A nonprofit research lab called Kyutai goals to develop open-source AI models, a project joined by former Google CEO Eric Schmidt. Niel's cloud infrastructure company Scaleway operates certainly one of the most important supercomputers within the European private sector.
Niel makes €15 million in early-stage investments annually through his Kima Ventures fund and in addition supported the New Wave fund, where he recently intervened to finish an influence struggle between founders.
Given the standard of its math and engineering institutes and the undeniable fact that the tech giants have yet to ascertain their dominance, there remains to be time to call AI winners in Europe, Niel said. Furthermore, the dimensions of the chance in AI implies that “it won’t be one company that can win, but dozens and even lots of,” he said.
“Sure, the world moves faster now, the resources are greater. But somewhere on the earth there’ll all the time be two smart kids working in a garage with a technological vision or a brand new idea.”
Niel was once such a baby, because the 57-year-old iconoclastic entrepreneur recently recounted in a memoir-like book of interviews titled (“A powerful urge to cause trouble”).

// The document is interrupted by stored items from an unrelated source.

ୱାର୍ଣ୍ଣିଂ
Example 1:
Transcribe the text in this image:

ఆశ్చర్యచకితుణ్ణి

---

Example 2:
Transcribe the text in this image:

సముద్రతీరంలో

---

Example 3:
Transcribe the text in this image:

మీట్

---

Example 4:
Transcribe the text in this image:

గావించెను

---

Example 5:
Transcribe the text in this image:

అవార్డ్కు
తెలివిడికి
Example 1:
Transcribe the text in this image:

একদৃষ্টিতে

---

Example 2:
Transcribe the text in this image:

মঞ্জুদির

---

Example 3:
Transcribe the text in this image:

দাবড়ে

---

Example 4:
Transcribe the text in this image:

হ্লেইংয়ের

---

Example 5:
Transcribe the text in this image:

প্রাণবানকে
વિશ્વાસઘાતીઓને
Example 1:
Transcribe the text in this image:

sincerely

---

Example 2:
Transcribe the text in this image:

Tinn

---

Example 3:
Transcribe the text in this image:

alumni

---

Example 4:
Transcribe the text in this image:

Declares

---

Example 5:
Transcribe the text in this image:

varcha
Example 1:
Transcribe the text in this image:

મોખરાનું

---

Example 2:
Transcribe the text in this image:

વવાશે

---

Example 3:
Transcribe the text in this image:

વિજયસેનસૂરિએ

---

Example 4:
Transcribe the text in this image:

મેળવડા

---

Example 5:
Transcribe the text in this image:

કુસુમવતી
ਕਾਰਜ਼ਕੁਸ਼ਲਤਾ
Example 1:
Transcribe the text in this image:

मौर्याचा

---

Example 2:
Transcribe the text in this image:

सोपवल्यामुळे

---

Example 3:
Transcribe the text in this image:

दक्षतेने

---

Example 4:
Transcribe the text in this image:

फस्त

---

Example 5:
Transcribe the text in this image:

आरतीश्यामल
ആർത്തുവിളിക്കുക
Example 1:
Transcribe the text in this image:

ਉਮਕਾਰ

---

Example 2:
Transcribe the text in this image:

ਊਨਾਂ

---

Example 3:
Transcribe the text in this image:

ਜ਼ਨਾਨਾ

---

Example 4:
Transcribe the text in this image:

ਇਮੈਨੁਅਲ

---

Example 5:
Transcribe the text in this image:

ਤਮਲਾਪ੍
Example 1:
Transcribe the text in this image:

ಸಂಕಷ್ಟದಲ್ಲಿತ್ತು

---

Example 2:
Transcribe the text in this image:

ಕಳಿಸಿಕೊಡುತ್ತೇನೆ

As a young person, he dabbled in hacking and briefly became an asset for France's domestic intelligence service because it arrange its first cyber unit. They had him hack then-French President François Mitterrand's phone so the agency could get a bigger budget, the book says.

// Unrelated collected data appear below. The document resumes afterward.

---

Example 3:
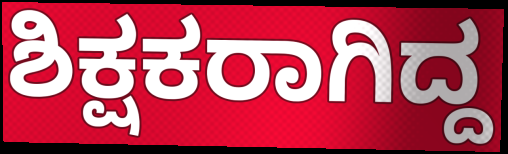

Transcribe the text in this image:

ಶಿಕ್ಷಕರಾಗಿದ್ದ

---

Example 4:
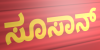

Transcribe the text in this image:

ಸೂಸಾನ್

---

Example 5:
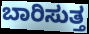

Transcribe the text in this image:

ಬಾರಿಸುತ್ತ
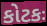
કોટકઃ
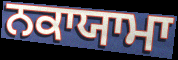
ਨਕਾਯਾਮਾ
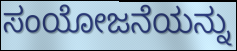
ಸಂಯೋಜನೆಯನ್ನು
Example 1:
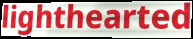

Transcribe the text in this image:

lighthearted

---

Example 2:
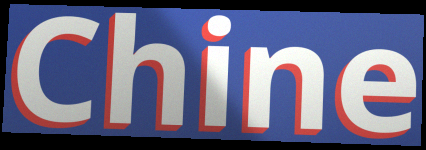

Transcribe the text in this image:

Chine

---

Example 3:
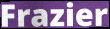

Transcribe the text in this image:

Frazier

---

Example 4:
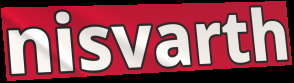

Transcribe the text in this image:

nisvarth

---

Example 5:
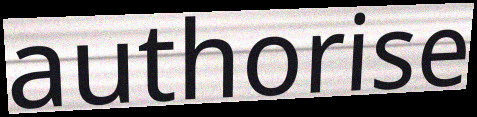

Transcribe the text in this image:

authorise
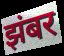
झंबर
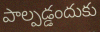
పాల్పడ్డందుకు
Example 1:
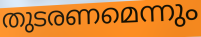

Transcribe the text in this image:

തുടരണമെന്നും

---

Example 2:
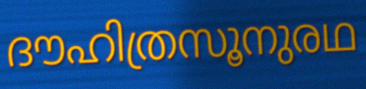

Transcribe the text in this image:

ദൗഹിത്രസൂനുരഥ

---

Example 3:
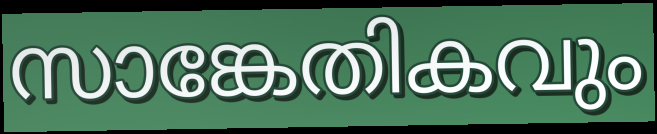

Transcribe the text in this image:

സാങ്കേതികവും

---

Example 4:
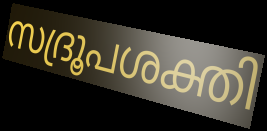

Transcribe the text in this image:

സദ്രൂപശക്തി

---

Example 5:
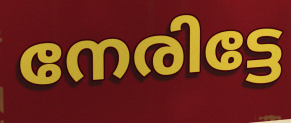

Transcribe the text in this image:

നേരിട്ടേ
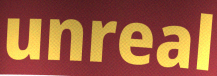
unreal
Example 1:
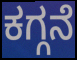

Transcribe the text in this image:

ಕಗ್ಗನೆ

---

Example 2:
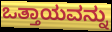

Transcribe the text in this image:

ಒತ್ತಾಯವನ್ನು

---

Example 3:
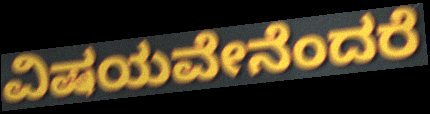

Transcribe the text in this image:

ವಿಷಯವೇನೆಂದರೆ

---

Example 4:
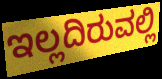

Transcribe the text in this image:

ಇಲ್ಲದಿರುವಲ್ಲಿ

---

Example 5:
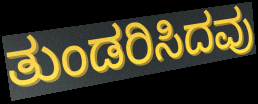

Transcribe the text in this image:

ತುಂಡರಿಸಿದವು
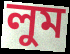
লুম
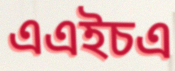
এএইচএ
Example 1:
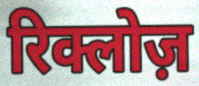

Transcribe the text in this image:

रिक्लोज़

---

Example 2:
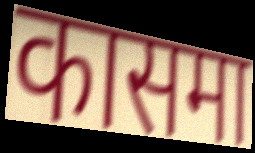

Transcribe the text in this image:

कासमा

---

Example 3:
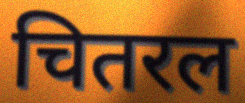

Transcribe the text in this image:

चितरल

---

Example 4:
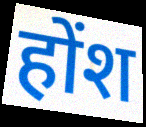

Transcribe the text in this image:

होंश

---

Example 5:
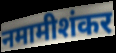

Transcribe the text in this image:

नमामीशंकर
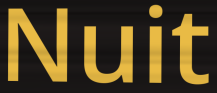
Nuit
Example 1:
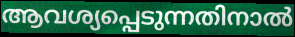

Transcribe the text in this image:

ആവശ്യപ്പെടുന്നതിനാൽ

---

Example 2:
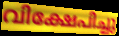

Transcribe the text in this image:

വിക്ഷേപിച്ചു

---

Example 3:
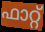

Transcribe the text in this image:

ഫാറ്റ്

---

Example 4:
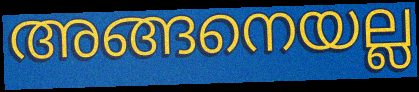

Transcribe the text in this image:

അങ്ങനെയല്ല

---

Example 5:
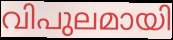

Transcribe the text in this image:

വിപുലമായി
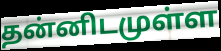
தன்னிடமுள்ள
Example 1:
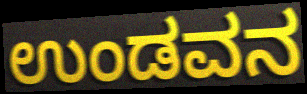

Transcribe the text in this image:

ಉಂಡವನ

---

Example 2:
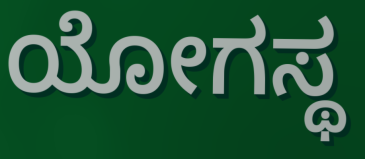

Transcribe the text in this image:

ಯೋಗಸ್ಥ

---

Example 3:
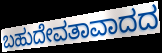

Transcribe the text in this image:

ಬಹುದೇವತಾವಾದದ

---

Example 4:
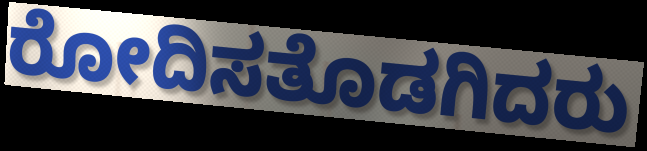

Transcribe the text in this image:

ರೋದಿಸತೊಡಗಿದರು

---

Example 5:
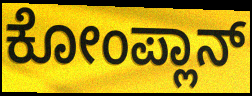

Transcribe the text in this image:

ಕೋಂಪ್ಲಾನ್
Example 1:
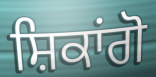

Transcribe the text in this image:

ਸ਼ਿਕਾਂਗੋ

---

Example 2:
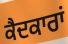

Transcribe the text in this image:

ਕੈਦਕਾਰਾਂ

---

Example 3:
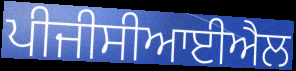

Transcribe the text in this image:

ਪੀਜੀਸੀਆਈਐਲ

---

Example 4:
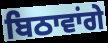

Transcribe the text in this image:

ਬਿਠਾਵਾਂਗੇ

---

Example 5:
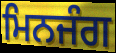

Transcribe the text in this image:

ਮਿਨਜੰਗ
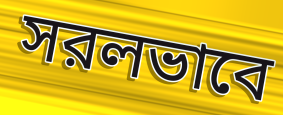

Niel's first lucrative business was running adult-only sex chat services on Minitel, a rudimentary French network that predated the Internet.
But his real breakthrough got here in telecommunications, when he founded Iliad as a low-cost provider in 1990 when France opened the market to competition. It went public in 2004.

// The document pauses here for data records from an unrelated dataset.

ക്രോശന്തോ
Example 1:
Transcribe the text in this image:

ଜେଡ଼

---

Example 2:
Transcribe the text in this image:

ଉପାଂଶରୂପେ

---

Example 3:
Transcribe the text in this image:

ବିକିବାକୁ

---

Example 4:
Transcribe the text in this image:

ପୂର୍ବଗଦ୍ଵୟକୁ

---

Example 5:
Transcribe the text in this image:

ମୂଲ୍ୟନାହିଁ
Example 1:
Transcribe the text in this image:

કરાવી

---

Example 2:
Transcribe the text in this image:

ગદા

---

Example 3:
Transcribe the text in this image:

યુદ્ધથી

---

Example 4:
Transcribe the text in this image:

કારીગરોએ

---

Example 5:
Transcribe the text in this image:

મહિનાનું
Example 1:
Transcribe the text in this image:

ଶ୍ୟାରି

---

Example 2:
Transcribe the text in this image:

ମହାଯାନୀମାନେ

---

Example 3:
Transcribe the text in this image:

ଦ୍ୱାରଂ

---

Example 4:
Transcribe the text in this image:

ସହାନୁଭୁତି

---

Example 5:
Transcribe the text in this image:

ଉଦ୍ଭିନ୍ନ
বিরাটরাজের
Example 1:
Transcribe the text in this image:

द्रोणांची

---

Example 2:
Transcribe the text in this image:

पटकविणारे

Just a couple of months after the IPO, Niel was arrested on suspicion of asset embezzlement and pimping in reference to investments in sex shops that he had made with a partner from his Minitel days.
He spent a month in prison and was later convicted of the lesser charge. Niel wrote that the judge gave him advice that he never forgot: You can skip the road between right and incorrect, but never cross it.
Excited by Iliad's success, Niel invested in technology, real estate and media resembling the newspaper Le Monde. Iliad is now private and has expanded to around 20 countries, most recently Ukraine. In Paris, Niel built the world's largest startup incubator called Station F and opened a free programming school.
As his projects multiplied, Niel took on a task of ambassador for European technology. When Pavel Durov, the billionaire creator of the messaging app Telegram, was arrested and interrogated in France for alleged complicity in criminal activity, his first call was to Niel.
“When I went to prison, everyone disappeared on me. So if a friend in France runs right into a problem, I’m not the form of one who doesn’t pick up the phone.”
In September, Niel joined the board of ByteDance, the Chinese parent company of TikTok, which is under scrutiny within the U.S. and Europe over privacy, misinformation and security.
US President Joe Biden has signed a law banning the platform on national security grounds if its Chinese parent company doesn’t sell itself by 2025. President-elect Donald Trump has said he could reverse the choice – an option Niel personally supports.
“I believe it will be positive for TikTok to live on within the US with its expert workforce. Positive for competition, for residents, for improving products,” he said.
“What worries me is that if TikTok comes under pressure, all other social networks, including American ones, will even come under pressure,” he said.
Niel said he had been “a long-time small investor” and thought being the one European on the board would help ByteDance’s plans to expand within the region.
“We are in a position to welcome them to Europe and help them invest.” . . and understanding who we’re, how we’re, (our) way of working,” he said. For them “it creates value, and for us it creates future-oriented investments in Europe.”